TASK —
Take the line with "ring mcp: (858, 627)" and every line after it in the data. Transcribe them exactly, through the last.

EXTRACTED RECORDS —
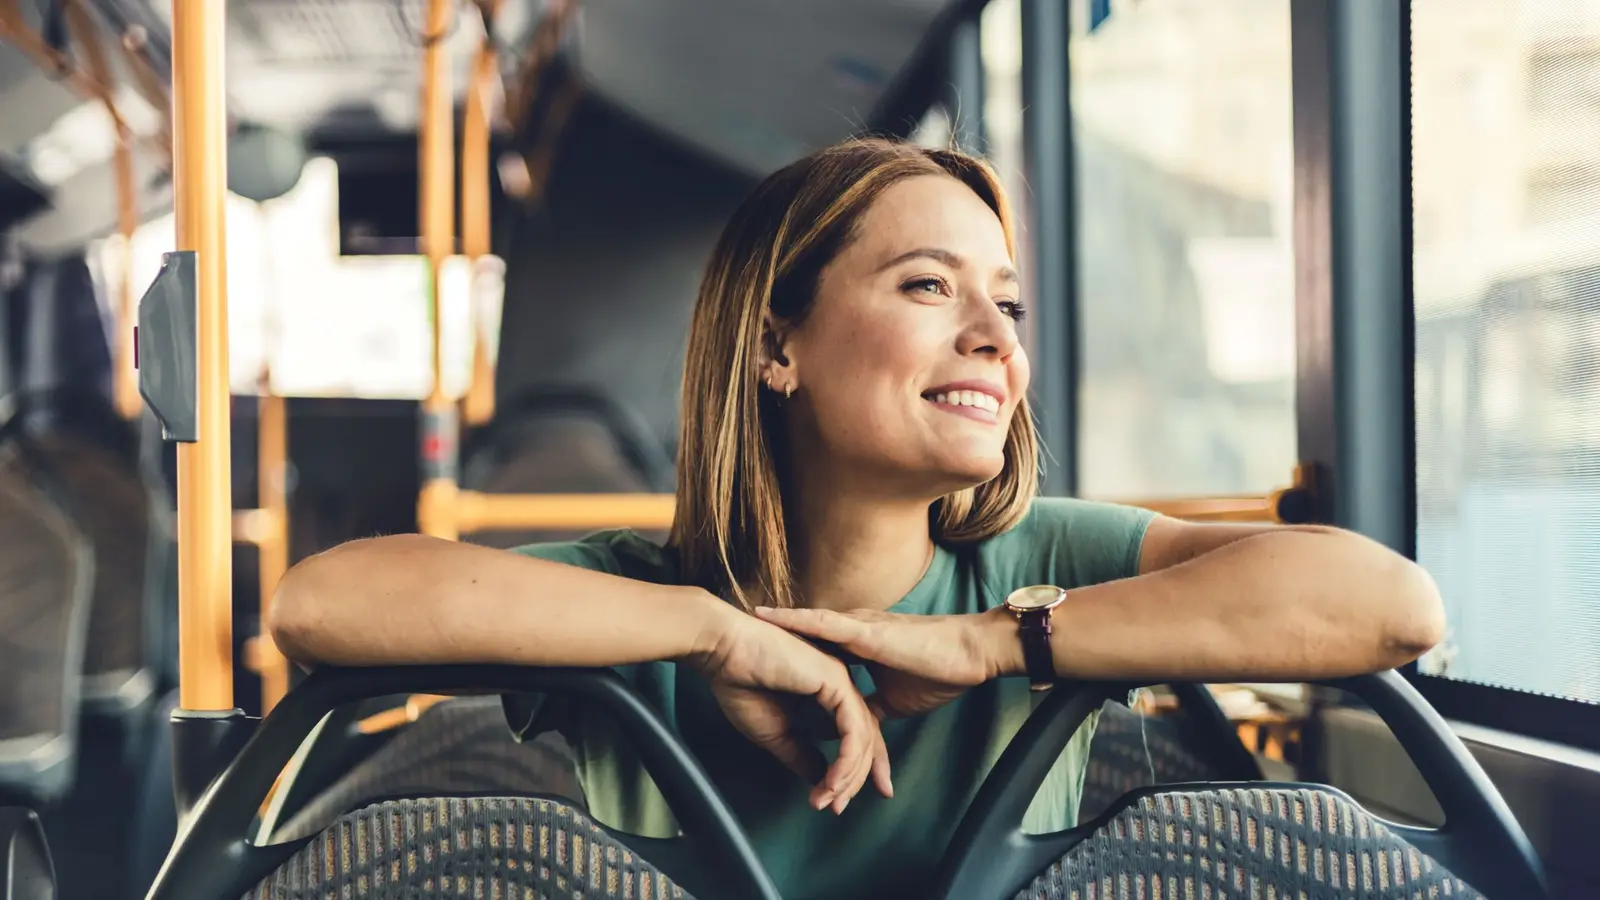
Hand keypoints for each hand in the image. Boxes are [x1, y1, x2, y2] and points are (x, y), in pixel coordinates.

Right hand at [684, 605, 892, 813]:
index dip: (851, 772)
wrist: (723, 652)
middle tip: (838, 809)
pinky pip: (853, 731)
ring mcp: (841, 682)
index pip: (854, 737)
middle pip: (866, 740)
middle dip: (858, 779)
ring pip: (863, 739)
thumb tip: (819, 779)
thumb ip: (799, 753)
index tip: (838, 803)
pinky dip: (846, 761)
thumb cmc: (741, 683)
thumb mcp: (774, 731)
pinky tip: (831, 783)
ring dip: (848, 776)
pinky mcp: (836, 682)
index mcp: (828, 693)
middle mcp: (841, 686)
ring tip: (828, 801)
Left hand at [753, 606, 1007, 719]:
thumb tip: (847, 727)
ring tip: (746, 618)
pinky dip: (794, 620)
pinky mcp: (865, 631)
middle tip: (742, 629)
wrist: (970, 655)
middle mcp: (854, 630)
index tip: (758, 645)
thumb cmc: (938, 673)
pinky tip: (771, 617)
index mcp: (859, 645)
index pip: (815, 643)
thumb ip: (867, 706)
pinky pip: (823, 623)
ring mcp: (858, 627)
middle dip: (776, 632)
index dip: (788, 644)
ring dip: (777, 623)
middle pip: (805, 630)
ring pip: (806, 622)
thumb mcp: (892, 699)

RESULT FOR THIS TASK —
ring mcp: (858, 627)
middle dip: (776, 632)
index dip: (788, 644)
ring dip: (777, 623)
middle pip: (805, 630)
ring pip: (806, 622)
thumb mcp: (892, 699)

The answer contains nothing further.